╭─ TEXTE FOURNI
Dans le flot de mes mots, je t’écris pour ne pas te perdre.
Traverser les orties : L’expression n’est pas figée dans les dictionnaires, mais elle pique l’imaginaire comme les feuilles qu’elle évoque. Elle surgit parfois dans la langue, à la frontière entre le concret et le symbolique, entre l’expérience vécue et le langage reconstruit.
Traverser les orties, ce n’est pas seulement avancer à travers ce qui brûle ou dérange, c’est aussi accepter l’inconfort du monde, l’épreuve du réel, les blessures et la douleur.
Il n’est pas ici question de botanique, mais d’endurance, de chemins mal balisés, de passages qu’on franchit à tâtons, le corps meurtri, la voix incertaine. Ce que Violette Chalier propose dans ce premier texte, c’est une traversée de l’intime, une avancée dans les herbes hautes de la mémoire, là où les mots n’ont pas encore été dits.
╰─
╭─ ENTRÉES FOURNIES
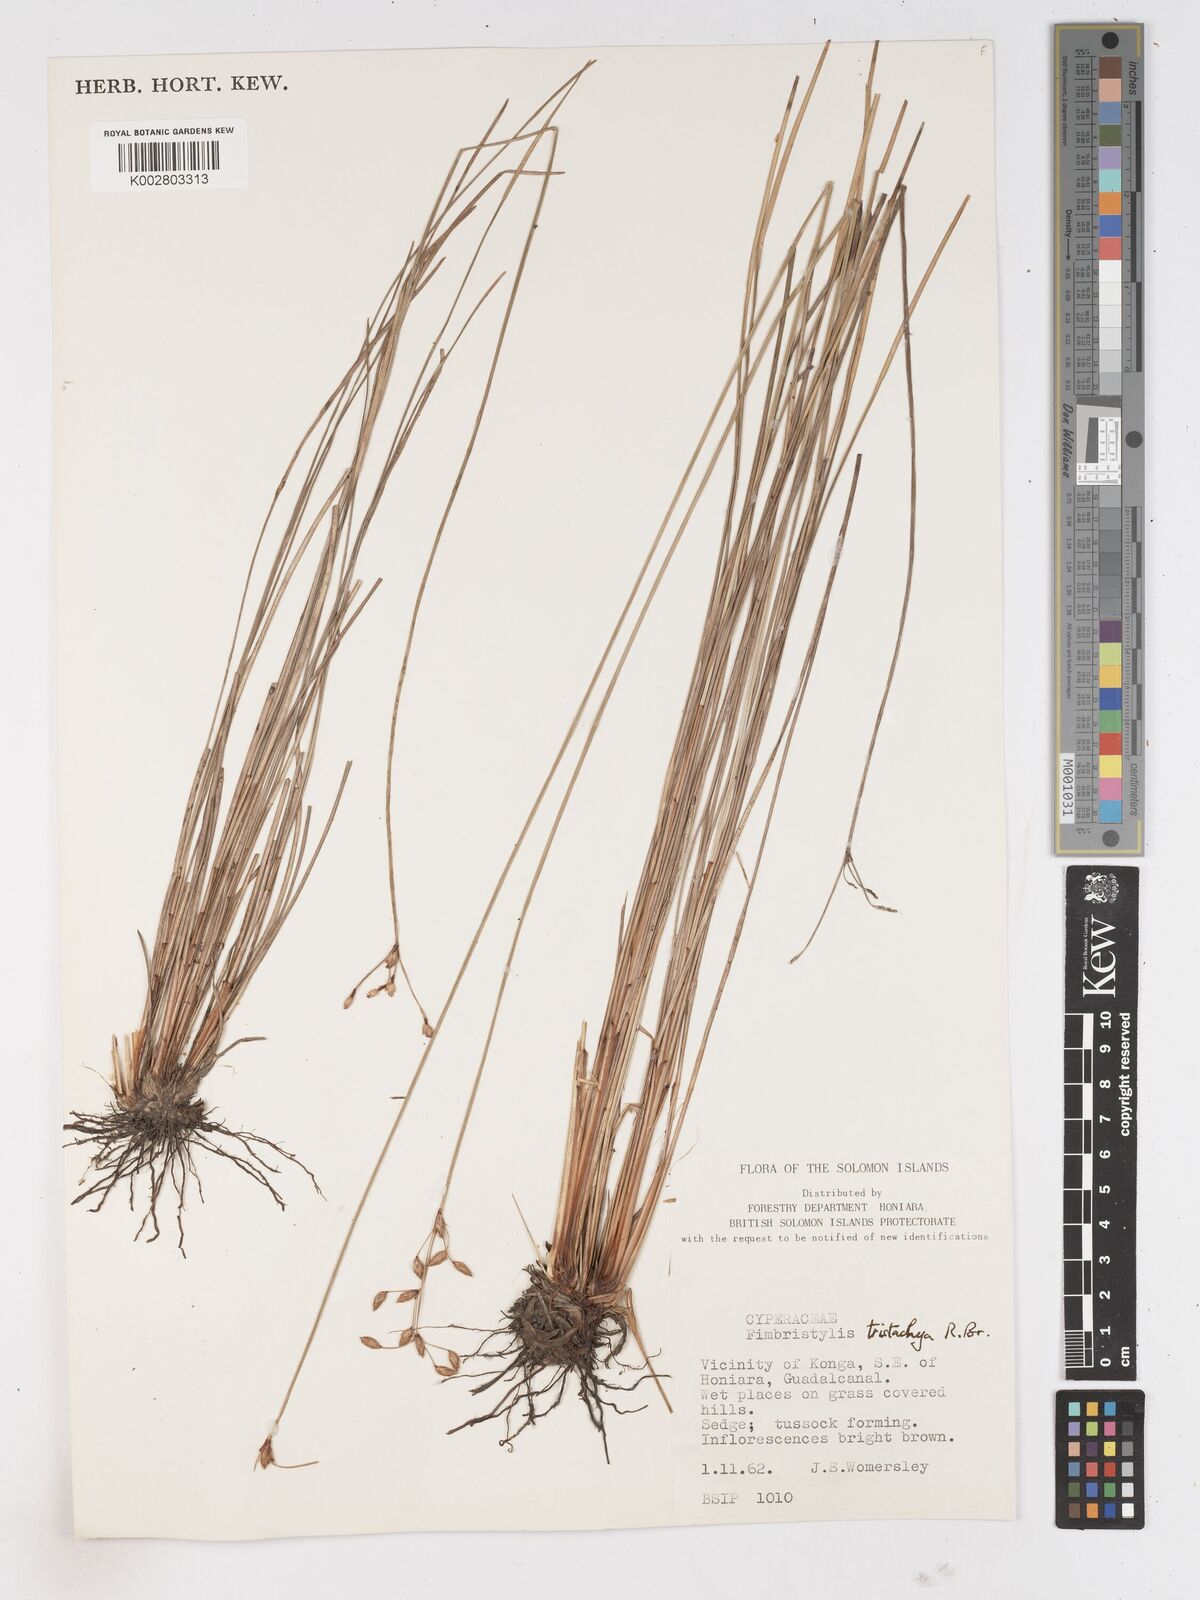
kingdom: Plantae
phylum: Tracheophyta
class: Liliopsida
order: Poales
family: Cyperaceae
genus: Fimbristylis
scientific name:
╰─
╭─ ENTRÉES FOURNIES
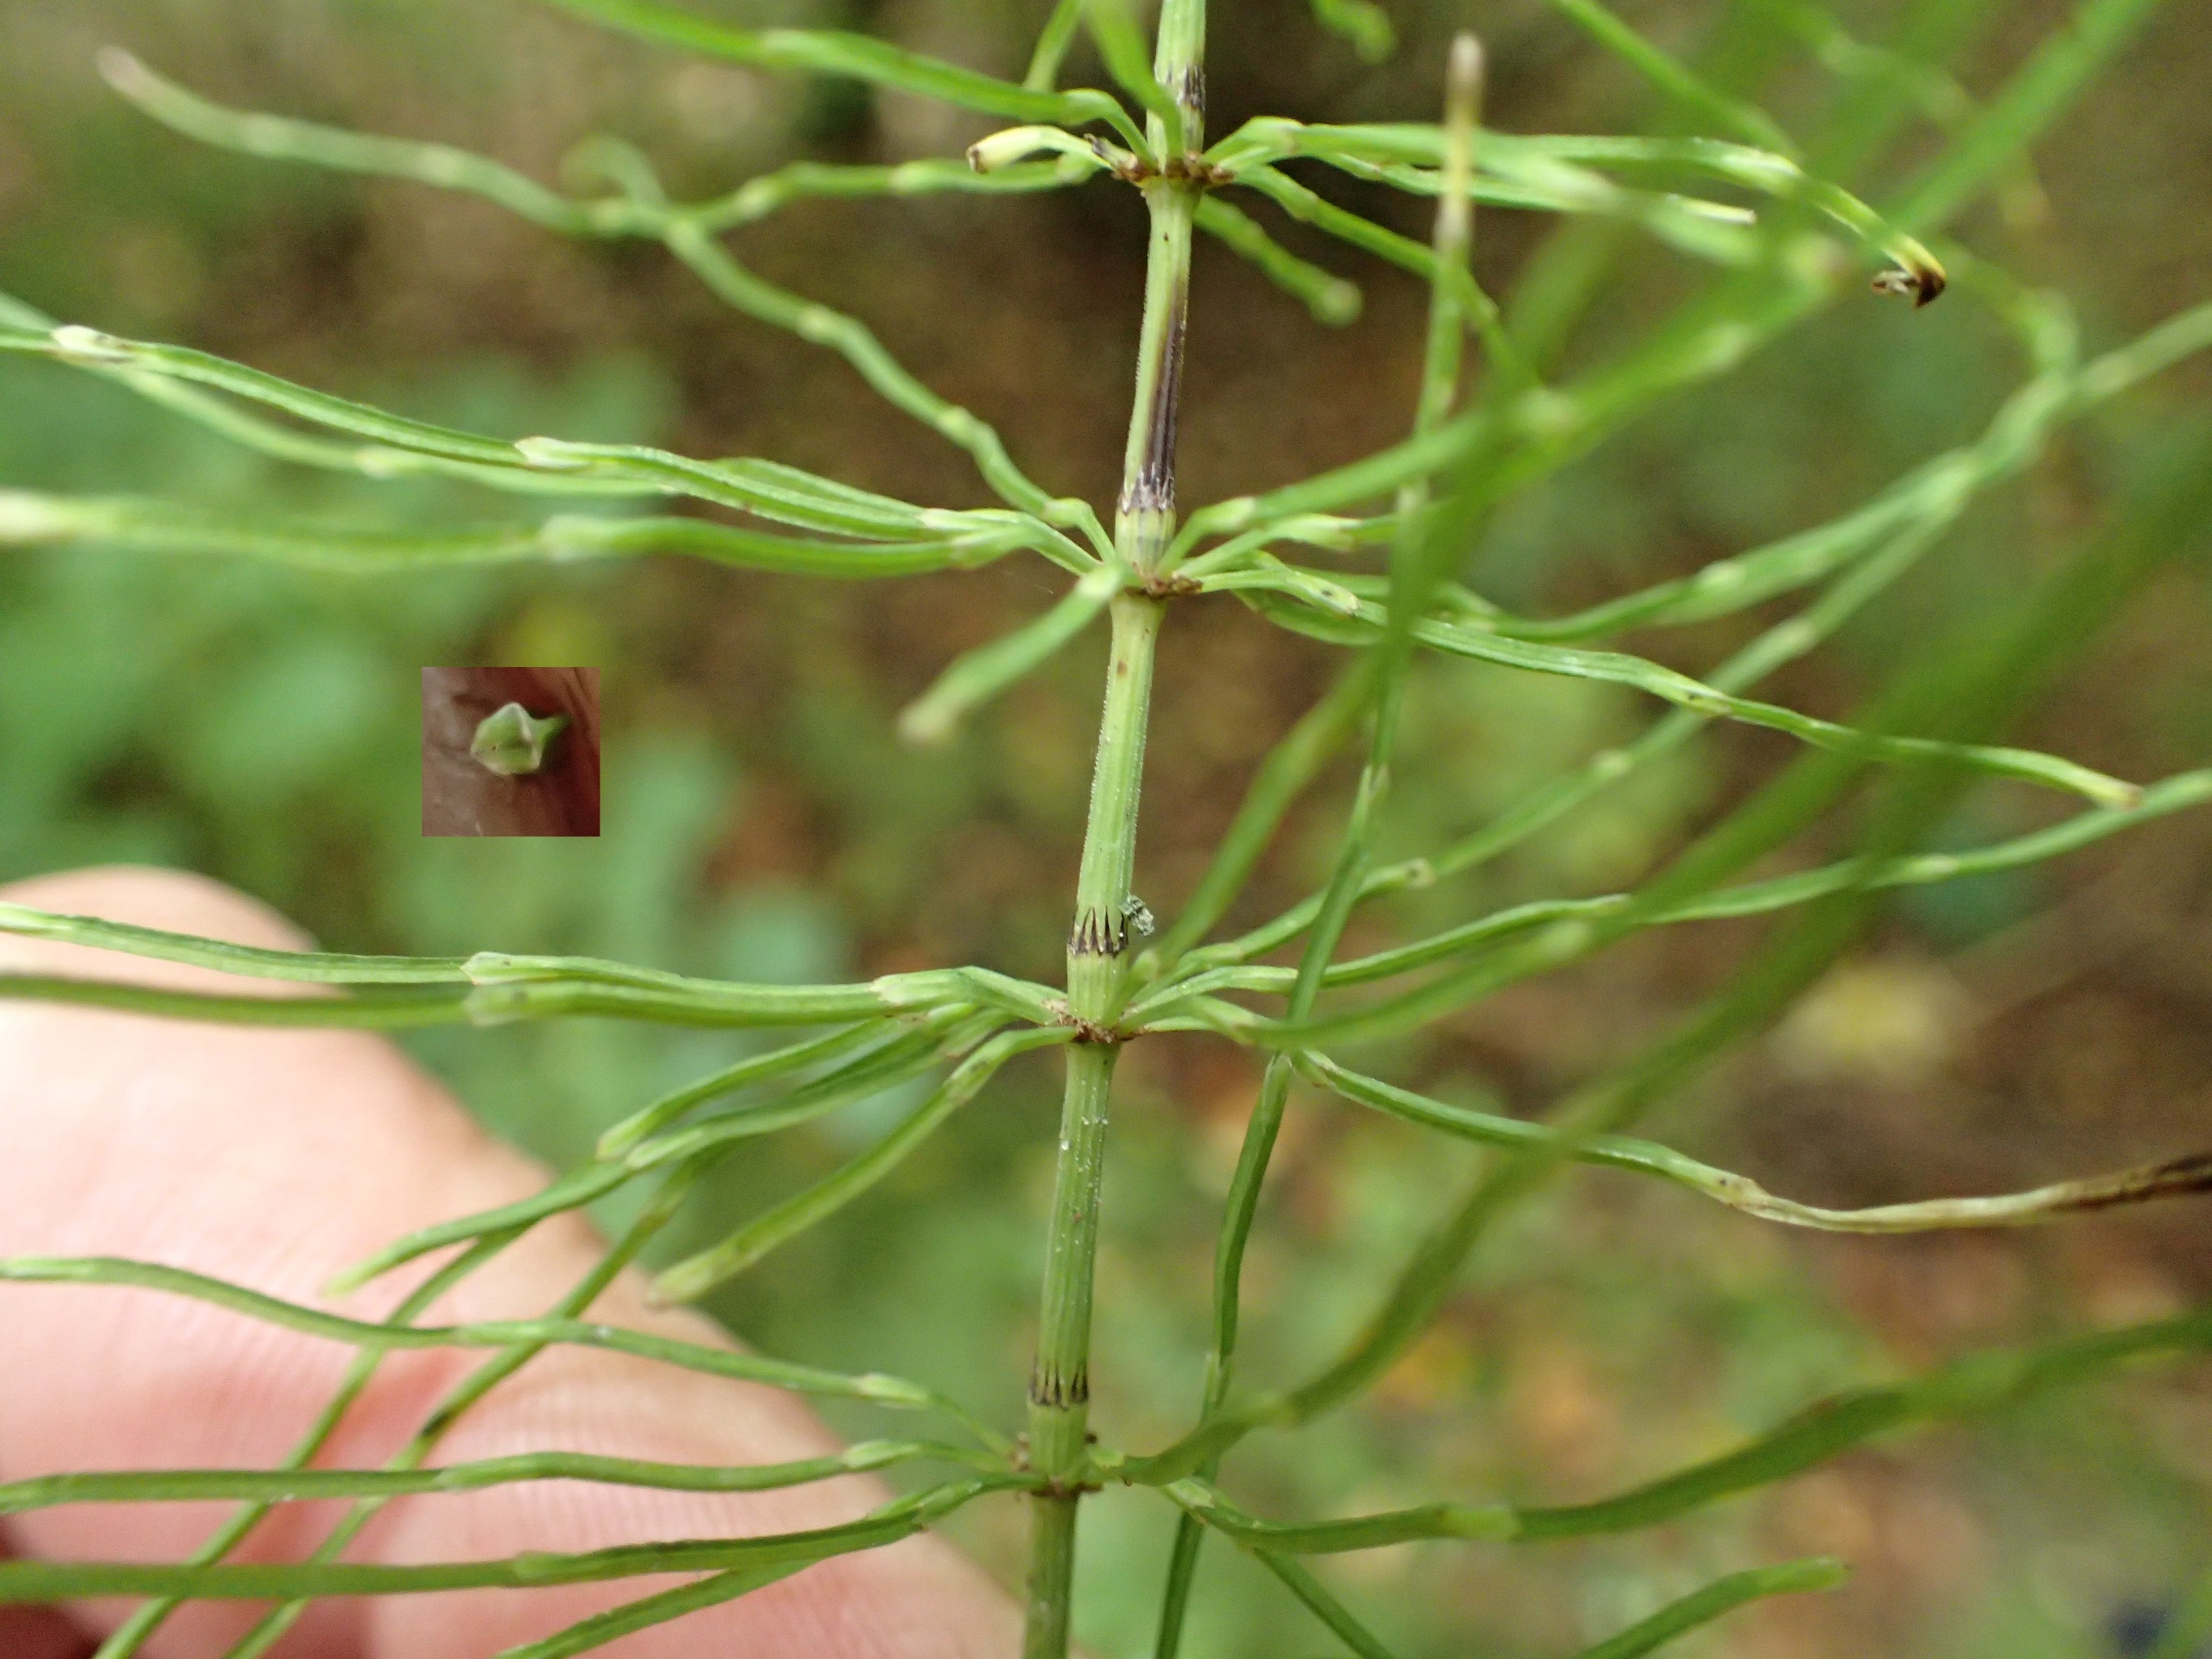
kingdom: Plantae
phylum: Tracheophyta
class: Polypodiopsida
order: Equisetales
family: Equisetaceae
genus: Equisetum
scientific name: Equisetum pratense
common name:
╰─
- _TRAVAIL DEMANDÉ_:
1) Recopiez, s'il vous plaît, le passage du texte fourni en commençant aux mots « Traverser les orties : L’expression » et en vous arrêtant après « encore été dits. ».
2) Traduisez en anglais cette phrase du texte fourni : « Traverser les orties, ce n’est pas seulement avancer à travers ce qui brûle ou dérange, c’est aussi accepter l’inconfort du monde, l’épreuve du réel, les blessures et la douleur. »
3) D'après le texte fourni, qui propose une traversée de l'intime dans ce premier texte ?

- _RÉPONSES PAR TÂCHE_:
1)
Traverser les orties : L’expression n’est pas figée dans les dictionnaires, mais elle pique l’imaginaire comme les feuilles qu’elle évoque. Elle surgit parfois dans la langue, à la frontière entre le concret et le symbolique, entre l’expérience vécue et le langage reconstruit.
Traverser les orties, ce n’est pas seulement avancer à travers ce qui brûle ou dérange, c’est aussi accepter l’inconfort du monde, l’épreuve du réel, les blessures et la douleur.
Il n’est pas ici question de botanique, mais d’endurance, de chemins mal balisés, de passages qu’on franchit à tâtons, le corps meurtri, la voix incertaine. Ce que Violette Chalier propose dans ce premier texte, c’est une traversée de l’intime, une avancée dans les herbes hautes de la mémoire, là où les mots n’ont pas encore été dits.

2) Crossing through nettles is not only moving forward through what burns or disturbs; it is also accepting the discomfort of the world, the ordeal of reality, wounds and pain.

3) Violette Chalier.